COVID-19 is forcing millions of children all over the world to stay inside as spring 2020 kicks off. Parents will need all the help they can get to keep their kids entertained indoors.
Stretching its reach across Asia, Europe, the Americas, and Africa, COVID-19 is about to play another dirty trick on parents across the globe.
Having already spent at least a month under lock and key with confused and frustrated kids, moms and dads are now staring down the barrel of another month indoors.
Buying new toys, craft supplies, or expensive gadgets may be off the table, but there is a solution and it is easier than you might think–your kitchen cupboards hold the answers.
While being stuck inside is hard on adults, going outside to experience the warm weather and blossoming trees of spring will be even more tempting for children. With this educational activity you can bring nature indoors and kids can watch science in action with a simple experiment that lasts for weeks.
All you need is:
- An empty glass jar
- A few paper towel sheets
- A handful of “magic” beans (hydrated kidney beans work well)
The children can take it from here: Start by lining the glass jar with a sheet of paper towel and then fill the jar with more scrunched up paper towels. Carefully place the beans between the glass and the first paper towel layer. Now fill the jar halfway with water, place it on the window sill, and wait.
Kids can watch the beans slowly sprout roots and enjoy checking the beans’ progress every day or once a week.
You can check out an example of the experiment here: https://youtu.be/RTRW2Cf9U2U
Make your own paint
Since getting to the shops to buy art supplies is not possible right now, many kids will be running low on materials for crafting. Fear not, your kids can still get creative and colorful at home. From toddlers to teens, non-toxic paint could be the answer to a stress-free afternoon of fun.
Check your cupboards for:
- Plain white flour
- Food coloring
Making the paint is very easy, simply mix flour with tap water until it is thick enough to stick to a paint brush or a little hand. Once the consistency is right, divide the flour mixture into two or three containers and add food coloring.

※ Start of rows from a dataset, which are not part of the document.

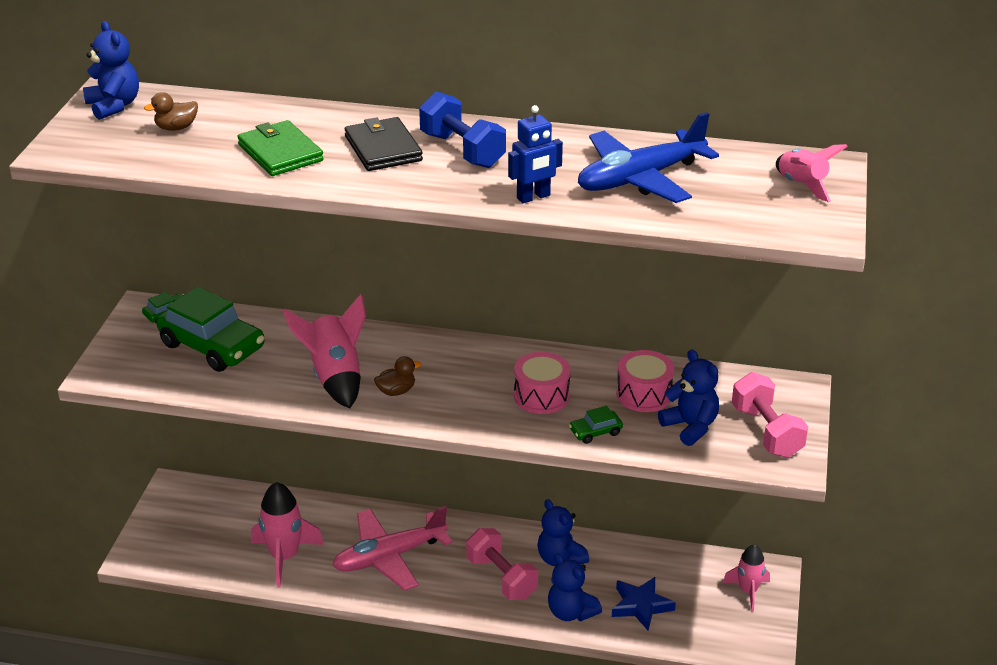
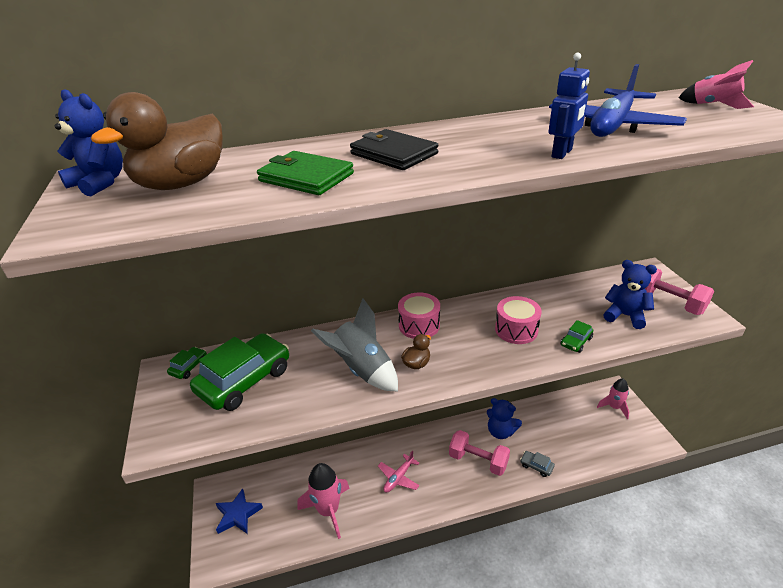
camera: 25 degrees left, 0 degrees up
(176, 128) = (182, 184): brown duck -> brown duck, size x2.23
(212, 346) = (245, 380): green car -> green car turned 60 degrees counterclockwise
(335, 377) = (362, 370): pink rocket -> grey rocket
(389, 557) = (398, 478): pink plane -> pink plane, size x0.54
(462, 150) = (458, 140): blue dumbbell -> none
(571, 612) = (536, 466): blue teddy bear -> grey car
(641, 606) = (570, 443): blue star -> blue star (238, 515)
(644, 394) = (575, 305): pink drum -> pink drum (419, 325)

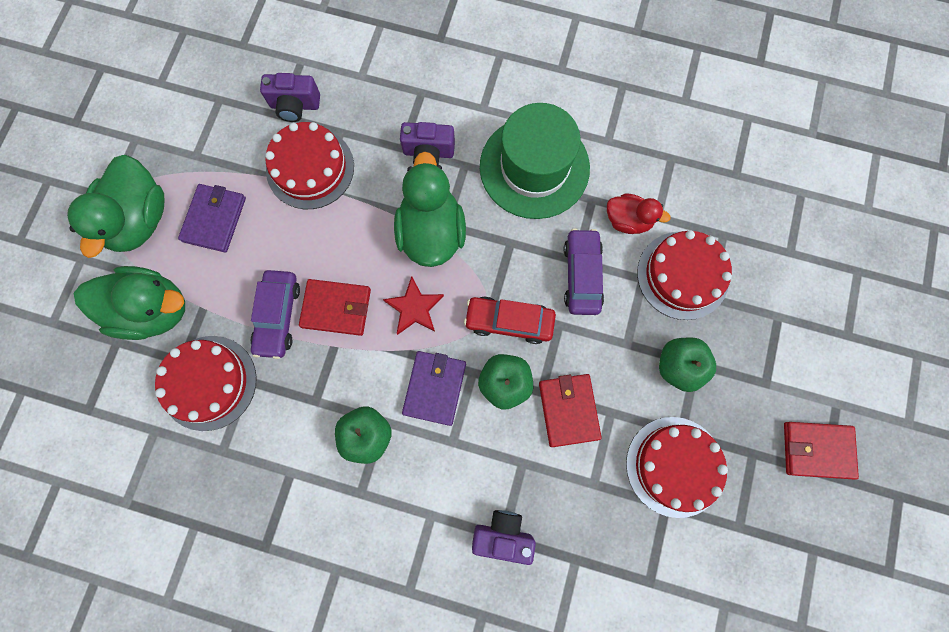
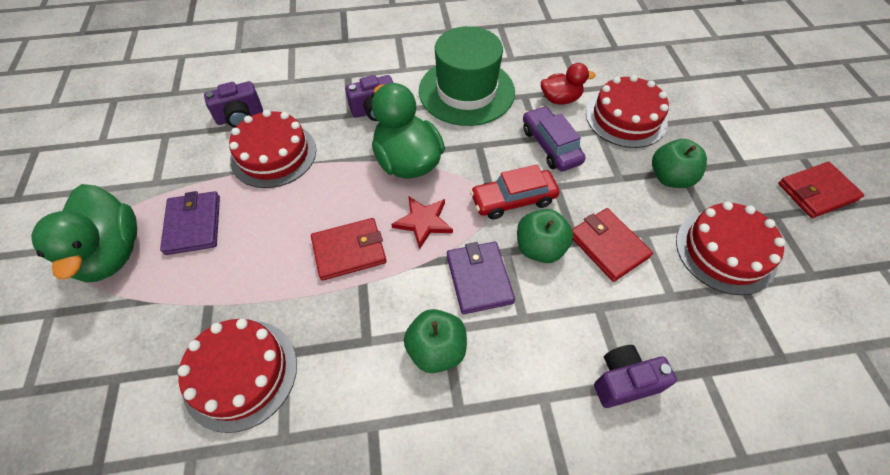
camera: 25 degrees left, 20 degrees down
(153, 310) = (151, 328): green duck -> none
(278, 316) = (293, 280): purple car -> none

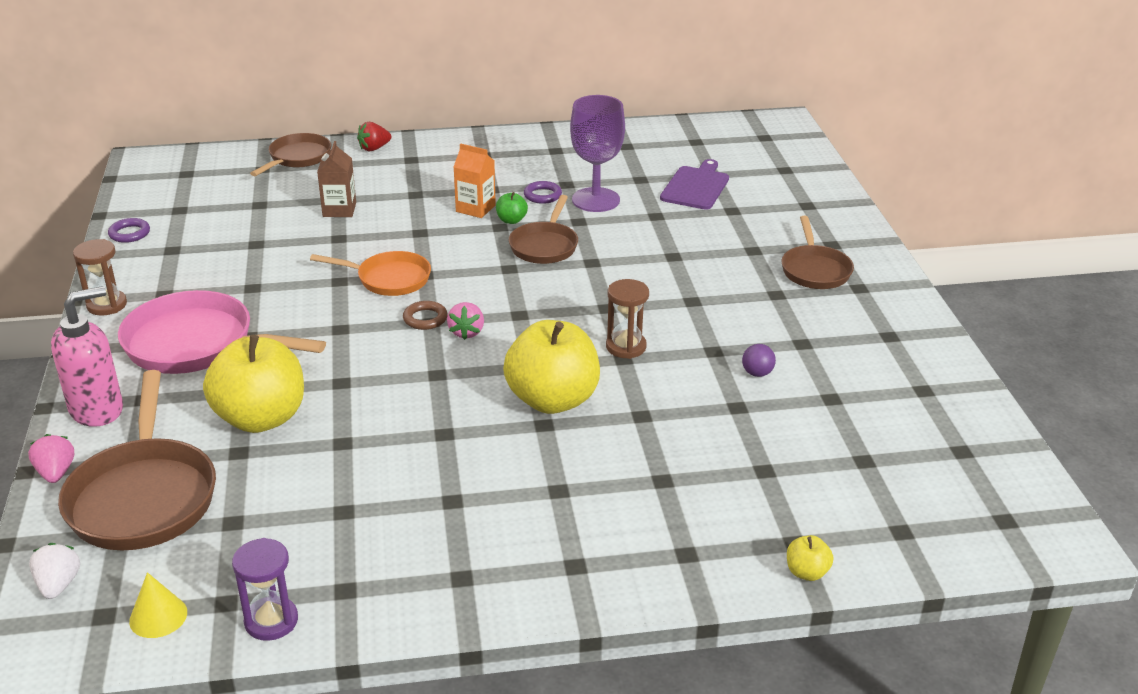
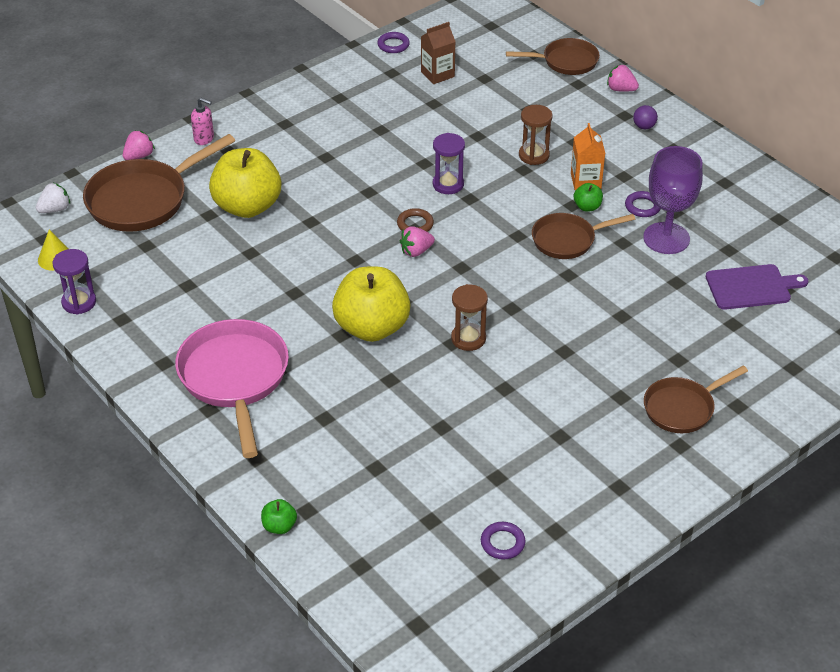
camera: 60 degrees right, 10 degrees up
(97, 410) = (204, 139): pink soap dispenser -> pink soap dispenser, size x0.53
(107, 305) = (307, 82): brown hourglass -> brown hourglass (534, 155)
(197, 344) = (298, 141): pink pan -> pink pan (234, 378)
(339, 210) = (515, 117): brown carton -> brown carton (437, 74)
(374, 148) = (621, 89): red strawberry -> pink strawberry
(389, 279) = (448, 184): orange pan -> purple hourglass
(757, 373) = (495, 423): purple ball -> purple ball (644, 126)
(806, 572) = (279, 526): yellow apple -> green apple
(922, 426) = (502, 543): none -> purple ring

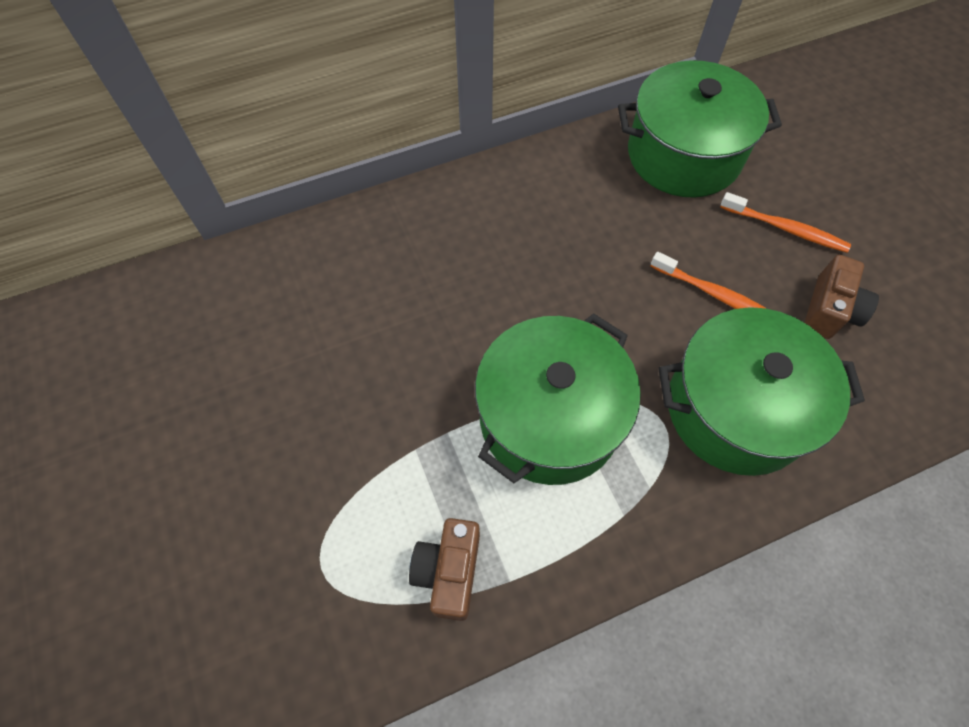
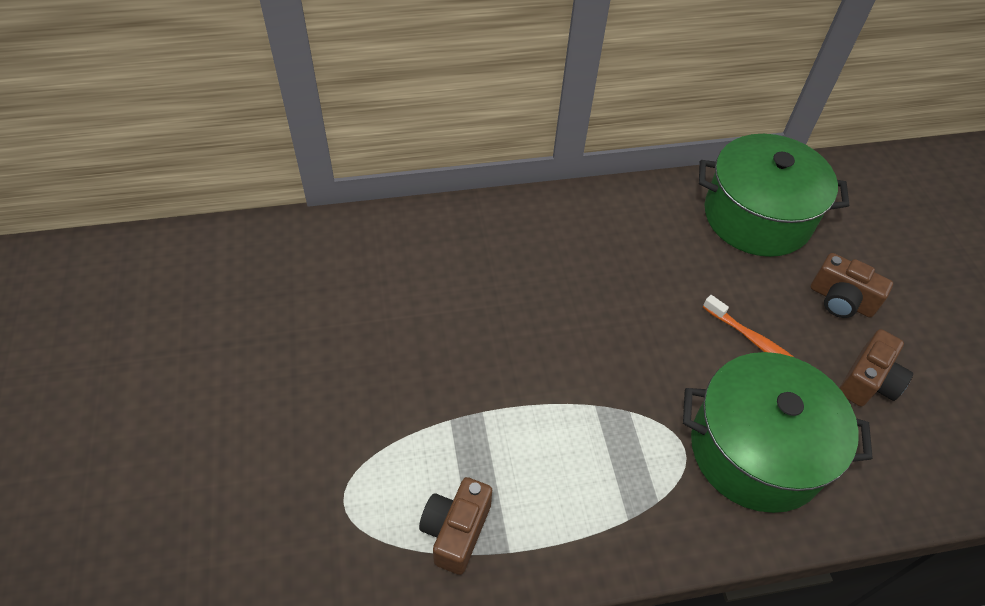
camera: 10 degrees right, 10 degrees down
(549, 417) = (578, 419): green pot -> none
(785, 229) = (841, 300): orange toothbrush -> brown camera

Little kids can make hand or foot prints or create art by dropping or flicking the paint, while older children can enjoy experimenting with the colors and textures and get creative.
Because the paint is made with flour and water, toddlers still in the eat-everything-they-see phase can use it too. The best part, however, is the cleaning. The paint will come out of clothes with a simple wash and can be wiped off most surfaces with just warm water.
Experiment with lava lamps
Have you ever wanted your very own 1960s style lava lamp? Have your kids make you one using kitchen staples. Another science experiment–your children can even write a report on the activity afterwards and research why the “lava” floats.
Make sure you have:
- A transparent bottle or beaker
- Half a cup of vegetable oil
- Food coloring (optional)
The kids can take over from here. The first step is to pour cold water into the bottle or beaker, leaving about a quarter of the receptacle empty. Now mix the coloring with the oil. Once the oil is ready, add it to the cup or bottle. Now sprinkle a teaspoon of salt over the mixture and watch the oil bubbles move up and down. Once the oil settles, you can add more salt to keep the bubbles moving.
Build your own parachute
The airplanes may be grounded for the foreseeable future but that does not mean your kids have to stop reaching for the skies. Using basic household items, your children can learn to fly in a day.
Get your plane parts ready:
- A plastic cup
- String or wool
- A paper or plastic bag
The pint-size aeronautic engineers can take it from here. Start by making four small, equidistant holes in around the rim of the cup. Cut four lengths of wool or string (around 20 centimeters long). Tie the lengths of wool to the holes in the cup. Now cut the handles off the bag and make four equidistant holes around the opening. Attach the cups to the bag by tying your four strings to the holes in the bag. Now it is time to decorate the parachute and make sure it is unique.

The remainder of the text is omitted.